Association between high-sensitivity cardiac troponin I and fall-related hospitalization in women aged over 70 years
BMJ Publishing Group
School of Medical and Health Sciences / Nutrition and Health Innovation Research Institute
Objective: To examine the association between high-sensitivity cardiac troponin I (hs-cTnI), a biomarker of myocardial injury, muscle function decline and 14.5-year fall-related hospitalisation risk in women aged over 70 years. Methods: 1179 ambulatory community-dwelling women aged over 70 years with subclinical levels of hs-cTnI (ie, < 15.6 ng/L), who were followed up for 14.5 years, were included. Samples for hs-cTnI were obtained in 1998. Fall-related hospitalisations were retrieved from linked health records. Muscle function measures, including handgrip strength and the Timed-Up-and-Go (TUG) test, were assessed in 1998 and 2003. Results: Mean±SD age was 75.2±2.7 years. Over 14.5 years of follow-up, 40.4% (476 of 1179) experienced fall-related hospitalisation. Participants were categorised into four approximate hs-cTnI quartiles: quartile 1 ( < 3.6 ng/L), quartile 2 (3.6–4.4 ng/L), quartile 3 (4.5–5.8 ng/L) and quartile 4 ( ≥ 5.9 ng/L).

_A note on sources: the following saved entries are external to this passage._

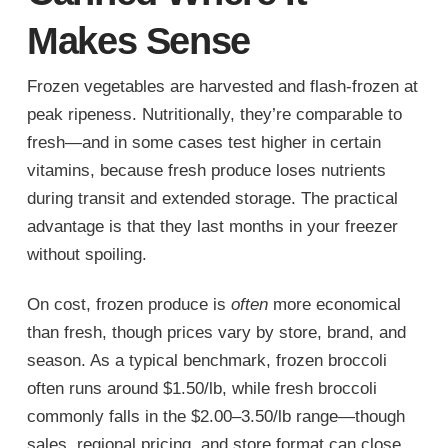
Makes Sense
Frozen vegetables are harvested and flash-frozen at
peak ripeness. Nutritionally, they’re comparable to
fresh—and in some cases test higher in certain
vitamins, because fresh produce loses nutrients
during transit and extended storage. The practical
advantage is that they last months in your freezer
without spoiling.
On cost, frozen produce is
often
more economical
than fresh, though prices vary by store, brand, and
season. As a typical benchmark, frozen broccoli
often runs around $1.50/lb, while fresh broccoli
commonly falls in the $2.00–3.50/lb range—though
sales, regional pricing, and store format can close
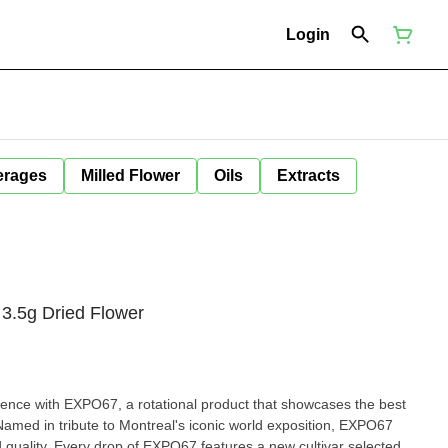
Login
erages
Milled Flower
Oils
Extracts
3.5g Dried Flower
ience with EXPO67, a rotational product that showcases the best
 Named in tribute to Montreal's iconic world exposition, EXPO67
nd quality. Every drop of EXPO67 features a new cultivar selected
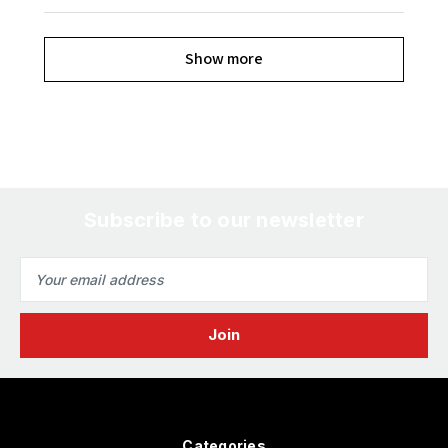
Show more
Subscribe to our newsletter
Email
Address
Categories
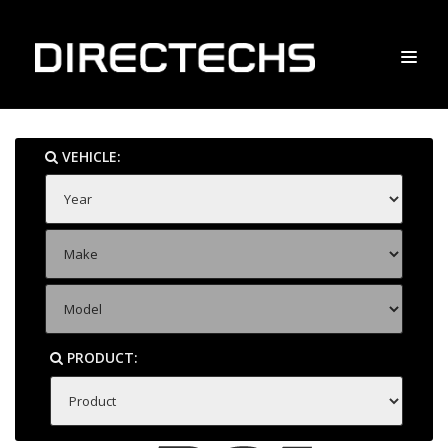
VEHICLE:
PRODUCT:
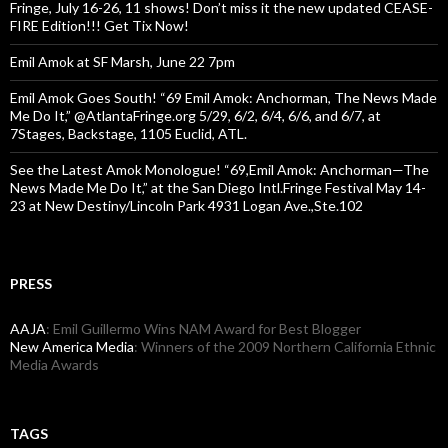
Fringe, July 16-26, 11 shows! Don’t miss it the new updated CEASE-
FIRE Edition!!! Get Tix Now!
Emil Amok at SF Marsh, June 22 7pm
Emil Amok Goes South! “69 Emil Amok: Anchorman, The News Made
Me Do It,” @AtlantaFringe.org 5/29, 6/2, 6/4, 6/6, and 6/7, at
7Stages, Backstage, 1105 Euclid, ATL.
See the Latest Amok Monologue! “69,Emil Amok: Anchorman—The
News Made Me Do It,” at the San Diego Intl.Fringe Festival May 14-
23 at New Destiny/Lincoln Park 4931 Logan Ave.,Ste.102
PRESS
AAJA
: Emil Guillermo Wins NAM Award for Best Blogger
New America Media
: Winners of the 2009 Northern California Ethnic
Media Awards
TAGS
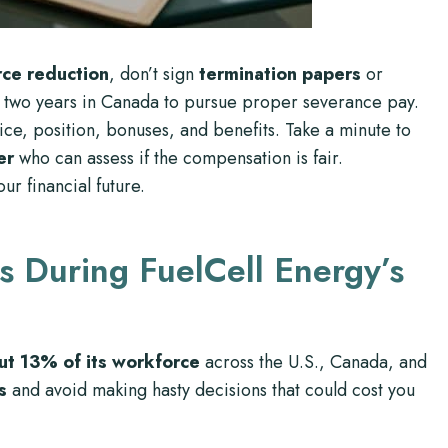
ce reduction
, don’t sign
termination papers
or
 two years in Canada to pursue proper severance pay.
ice, position, bonuses, and benefits. Take a minute to
er
who can assess if the compensation is fair.
ur financial future.
s During FuelCell Energy’s
ut 13% of its workforce
across the U.S., Canada, and
s
and avoid making hasty decisions that could cost you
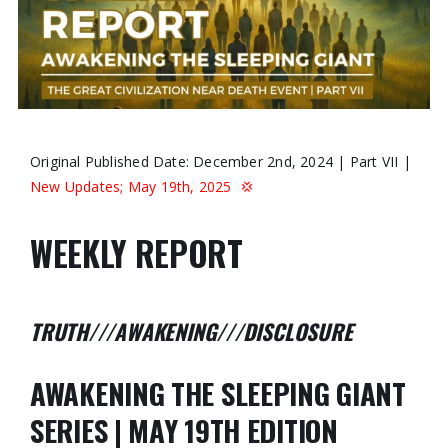
Original Published Date: December 2nd, 2024 | Part VII |
New Updates; May 19th, 2025
💢
WEEKLY REPORT
TRUTH///AWAKENING///DISCLOSURE
AWAKENING THE SLEEPING GIANT
SERIES | MAY 19TH EDITION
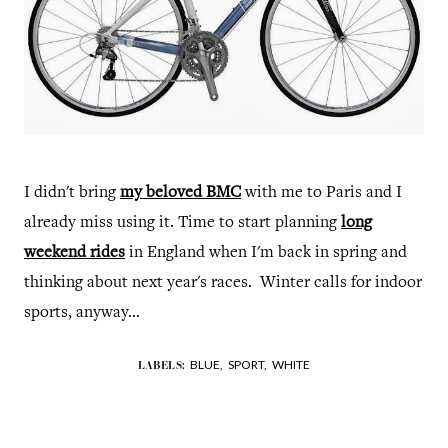
I didn't bring
my beloved BMC
with me to Paris and I
already miss using it. Time to start planning
long
weekend rides
in England when I'm back in spring and
thinking about next year's races. Winter calls for indoor
sports, anyway...
BLUE,
SPORT,
WHITE
LABELS:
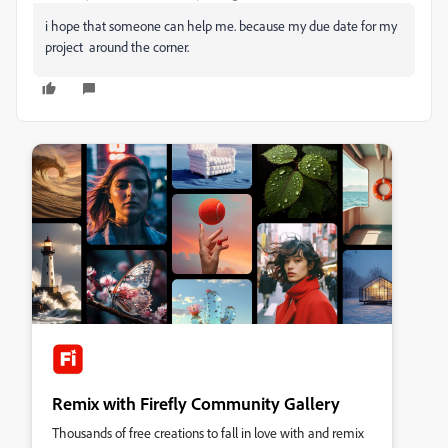
i hope that someone can help me. because my due date for my
project around the corner.
Remix with Firefly Community Gallery
Thousands of free creations to fall in love with and remix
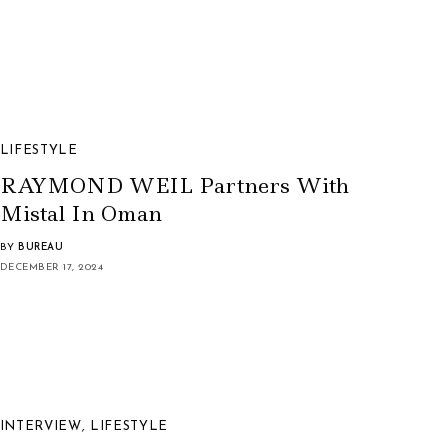
LIFESTYLE
RAYMOND WEIL Partners With
Mistal In Oman
BY
BUREAU
DECEMBER 17, 2024
INTERVIEW
,
LIFESTYLE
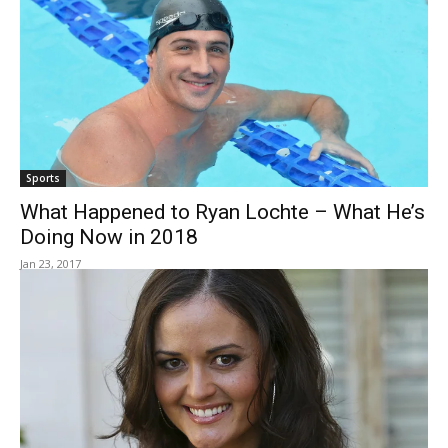
Sports
What Happened to Ryan Lochte – What He’s
Doing Now in 2018
Jan 23, 2017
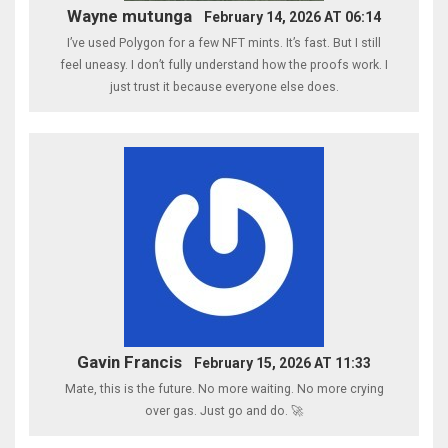
Wayne mutunga
February 14, 2026 AT 06:14
I’ve used Polygon for a few NFT mints. It’s fast. But I still
feel uneasy. I don’t fully understand how the proofs work. I
just trust it because everyone else does.
Gavin Francis
February 15, 2026 AT 11:33
Mate, this is the future. No more waiting. No more crying
over gas. Just go and do. 🚀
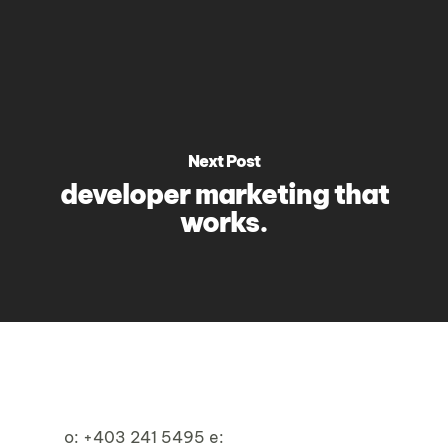
Next Post
developer marketing that
works.
o:
+403 241 5495
e:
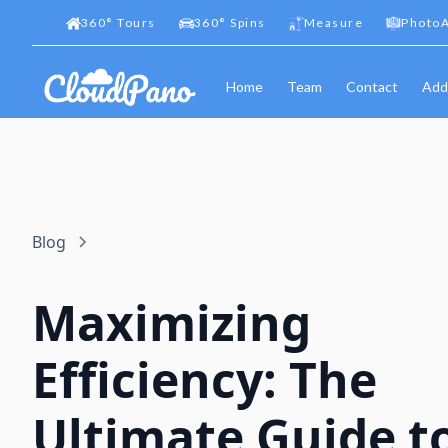
360
°
Tours
360
°
Spins
Measure
PhotoA
Home
Team
Contact
Add
Blog
Maximizing
Efficiency: The
Ultimate Guide t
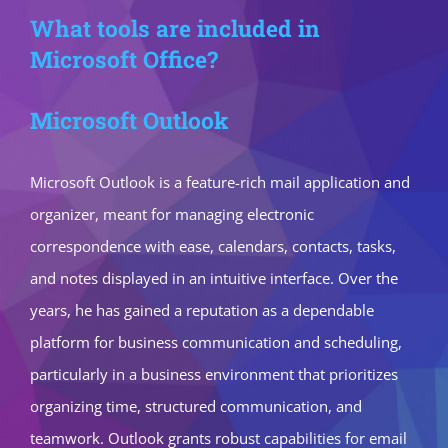
What tools are included in
Microsoft Office?
Microsoft Outlook
Microsoft Outlook is a feature-rich mail application and
organizer, meant for managing electronic
correspondence with ease, calendars, contacts, tasks,
and notes displayed in an intuitive interface. Over the
years, he has gained a reputation as a dependable
platform for business communication and scheduling,
particularly in a business environment that prioritizes
organizing time, structured communication, and
teamwork. Outlook grants robust capabilities for email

Compared with those in Q1, women in Q4 were likely to experience fall-related hospitalisation (36.0% vs 42.8%). In a multivariable-adjusted model that accounted for CVD and fall risk factors, compared with women in Q1, those in Q4 had a 46% higher risk of fall-related hospitalisation (HR 1.46, 95% CI 1.08 to 1.98). Additionally, women in Q4 had slower TUG performance compared with those in Q1 (10.3 s vs 9.5 s, p=0.032). Conclusion: Elevated level of hs-cTnI was associated with slower TUG performance and increased fall-related hospitalisation risk. This indicates subclinical level of hs-cTnI can identify clinically relevant falls, emphasising the need to consider cardiac health during fall assessment in women aged over 70 years.